İçişleri Bakanı Süleyman Soylu, "Bekçilerle ve asayiş birimleriyle ilgili sosyal medya, klavye kahramanları eleştirilerini devam ettiriyor. Bunların arkasında kim olduğunu, aslında neyi hedeflediklerini, toplumsal güvenliğin azalmasından neyi murad ettiklerini biz biliyoruz." dedi.
Soylu, Antalya'da Belek Turizm Bölgesi'ndeki bir otelde düzenlenen "Asayiş 2019 Değerlendirme Toplantısı"nda yaptığı konuşmada, "üçüncü sayfa haberleri" diye küçümseyerek bakılan haberlerin, esas itibarıyla toplumun huzuruyla doğrudan ilgili olduğunu bildirdi.
21. yüzyılın Türkiye'sinde bir vatandaşın evine hırsız giriyorsa, arabası çalınıyorsa, sokağında kavga, gürültü eksik olmuyorsa, "Terörle mücadelede başarılıyız" deme gibi bir lükslerinin olmadığını ifade eden Soylu, "Bu işin herhangi bir bahanesi olamaz, 3 bin metre rakımda terörist de kovalamak zorundayız, İstanbul'un ortasında en küçük bir hırsızlığı da önlemek veya failini bulmanın da sorumluluğu içinde olmalıyız." diye konuştu.
Teknolojinin ilerlemesiyle suçun türü ve çeşidinin de arttığına işaret eden Soylu, insanları suça teşvik eden, hatta nasıl suç işleneceğini öğreten yaygın bir görsel telkinle de karşı karşıya kaldıklarını belirtti.

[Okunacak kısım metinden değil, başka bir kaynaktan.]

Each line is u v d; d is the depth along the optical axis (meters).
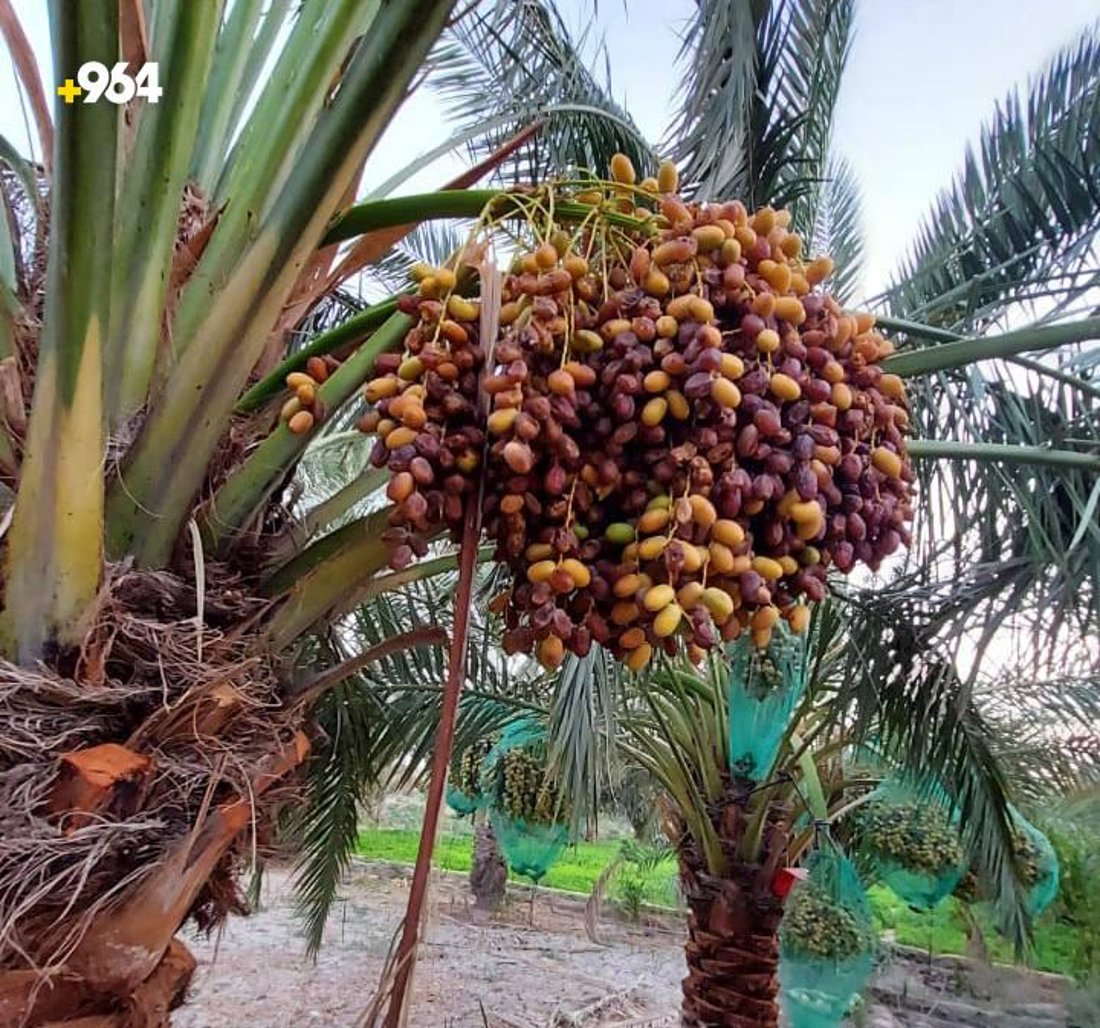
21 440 1.18
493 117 2.30
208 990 5.42
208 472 1.26
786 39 2.36
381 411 0.95
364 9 1.28
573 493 0.91
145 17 1.63
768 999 3.57
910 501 1.10
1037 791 5.10
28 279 1.46
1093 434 2.17
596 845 10.68
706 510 0.89
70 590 1.02
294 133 1.27
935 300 2.48
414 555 1.00
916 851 4.22
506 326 0.96
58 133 0.91
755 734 3.56
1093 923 5.59
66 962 0.96
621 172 1.13
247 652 1.17
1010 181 2.57
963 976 6.16
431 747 3.44
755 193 2.46
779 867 3.72
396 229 1.62
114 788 0.97
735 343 0.95
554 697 3.04
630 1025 5.42
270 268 1.12
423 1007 5.38
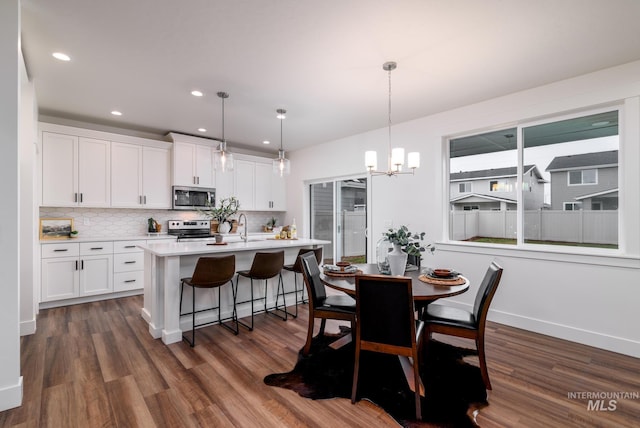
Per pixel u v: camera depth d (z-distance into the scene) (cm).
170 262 294
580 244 310
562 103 305
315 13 205
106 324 339
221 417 186
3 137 188
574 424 182
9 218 190
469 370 243
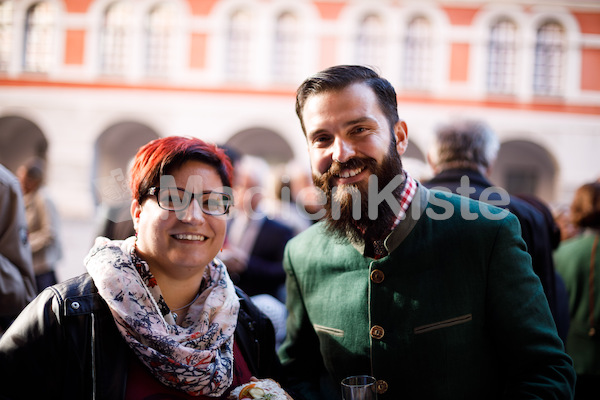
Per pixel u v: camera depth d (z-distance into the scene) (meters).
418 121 18.98
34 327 1.42
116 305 1.42
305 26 18.95
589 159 19.08
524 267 1.56
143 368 1.46
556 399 1.38
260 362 1.81
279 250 3.62
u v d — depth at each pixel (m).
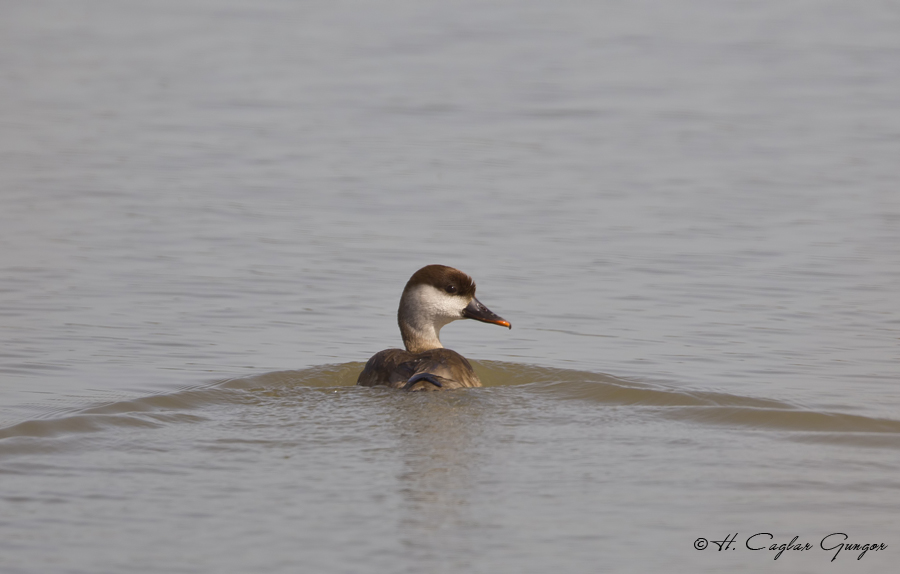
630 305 15.61
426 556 7.23
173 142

Birilerinin mesleklerinin toplumu etkiliyorsa verdikleri mesajlara dikkat etmeleri gerektiğini vurgulayan Soylu, şunları kaydetti:
"Siz bir yayın yapıyorsanız ve birileri bundan etkilenip bir başkasının canına kastediyorsa veya izlediklerinden etkilenip kolay yoldan zengin olmak için birilerini dolandırmaya kalkıyorsa, hırsızlık yapıyorsa, görmek istesek de istemesek de insanlara ne izlettiğimizle ilgili bir sorunumuz var demektir. Öyle asayiş olaylarıyla karşılaşıyoruz ki yerli veya yabancı pek çok yayında gördüğümüz olay ve suçlu profillerinin neredeyse kopyası. Bazen öyle kadın cinayetleri yaşanıyor ki bir anlık öfke falan değil, kendine bir senaryo yazmış ve oynamış gibi. Sadece televizyonlardaki şiddet değil, insanları yüksek bir hayat standardına acımasızca özendiren, iştahını kabartan hatta zorlayan bir görsel telkinle de karşı karşıyayız."

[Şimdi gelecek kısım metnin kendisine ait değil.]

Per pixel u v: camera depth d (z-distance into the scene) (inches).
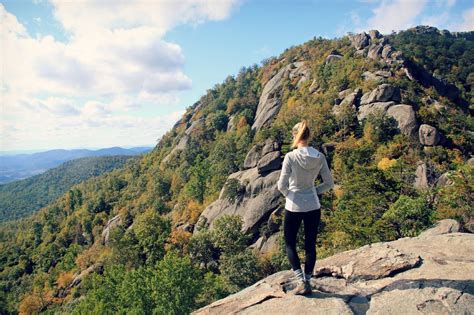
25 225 5393.7
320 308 190.5
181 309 1302.9
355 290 212.1
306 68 4264.3
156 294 1322.6
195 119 5462.6
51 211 5270.7
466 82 4111.7
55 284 3041.3
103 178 5989.2
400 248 269.1
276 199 2117.4
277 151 2331.4
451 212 1043.3
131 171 5467.5
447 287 188.4
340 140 2436.0
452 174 1159.0
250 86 5329.7
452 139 2148.1
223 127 4653.1
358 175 1395.2
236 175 2551.7
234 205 2303.2
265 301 217.2
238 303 224.8
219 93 5925.2
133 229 2578.7
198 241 2089.1
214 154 3811.5
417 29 6417.3
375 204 1300.4
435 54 4672.7
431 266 222.7
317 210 197.0
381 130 2241.6
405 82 2748.5
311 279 228.1
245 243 1999.3
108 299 1565.0
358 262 246.4
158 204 3410.4
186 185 3553.2
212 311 225.9
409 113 2260.1
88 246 3791.8
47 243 4276.6
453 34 6835.6
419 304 178.5
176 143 5068.9
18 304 2972.4
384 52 3294.8
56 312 2310.5
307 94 3479.3
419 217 1059.9
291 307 197.6
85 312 1534.2
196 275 1555.1
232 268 1621.6
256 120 4030.5
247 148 3238.2
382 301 190.5
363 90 2721.5
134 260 2206.0
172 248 2169.0
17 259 4153.5
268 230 2016.5
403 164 1696.6
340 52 4099.4
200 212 2753.4
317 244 1598.2
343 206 1581.0
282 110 3654.0
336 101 2837.1
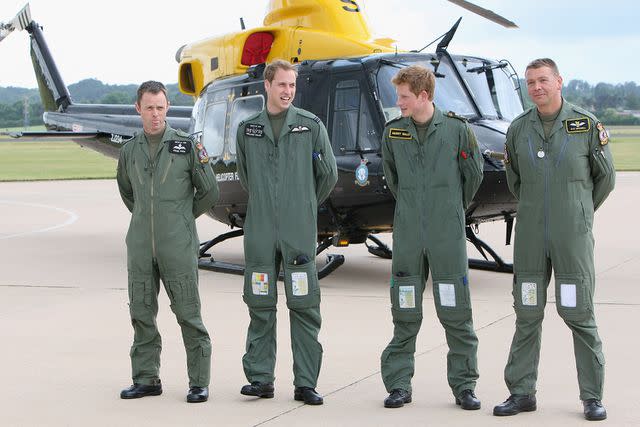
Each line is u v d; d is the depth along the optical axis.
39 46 17.25
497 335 7.04
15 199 23.36
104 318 7.96
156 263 5.30
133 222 5.30
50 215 18.94
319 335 7.14
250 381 5.38
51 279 10.28
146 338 5.42
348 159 9.19
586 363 4.93
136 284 5.32
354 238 9.80
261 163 5.28
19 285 9.84
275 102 5.23
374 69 9.23
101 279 10.28
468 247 13.12
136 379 5.48
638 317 7.70
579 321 4.89
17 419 5.07
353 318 7.82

Sorumluluğu bulunan herkesin bu durumları dikkat etmesi gerektiğini vurgulayan Soylu, "Birileri para kazanacak diye topluma gelişi güzel mesaj vermenin elbette bir sorumluluğu olmalıdır. Benim inancım budur." dedi.
- "Bekçiler bu ülkede 56 yıldır kimlik soruyor"
İçişleri Bakanlığı olarak asayiş noktasında önemli başarılara imza attıklarına dikkati çeken Soylu, bunun rastgele değil, belirli bir stratejiyle elde edildiğini bildirdi.
Özellikle caydırıcılığa önem verdiklerini, bekçilik konusunun da bunlardan bir tanesi olduğunu aktaran Soylu, bu politikanın da başarılı olduğunu ifade etti.
Yaklaşık 30 bin bekçi aldıklarını, 21 bin 292'sinin de görev başında olduğunu anlatan Soylu, diğerlerinin alım ve eğitim süreçlerinin devam ettiğini söyledi.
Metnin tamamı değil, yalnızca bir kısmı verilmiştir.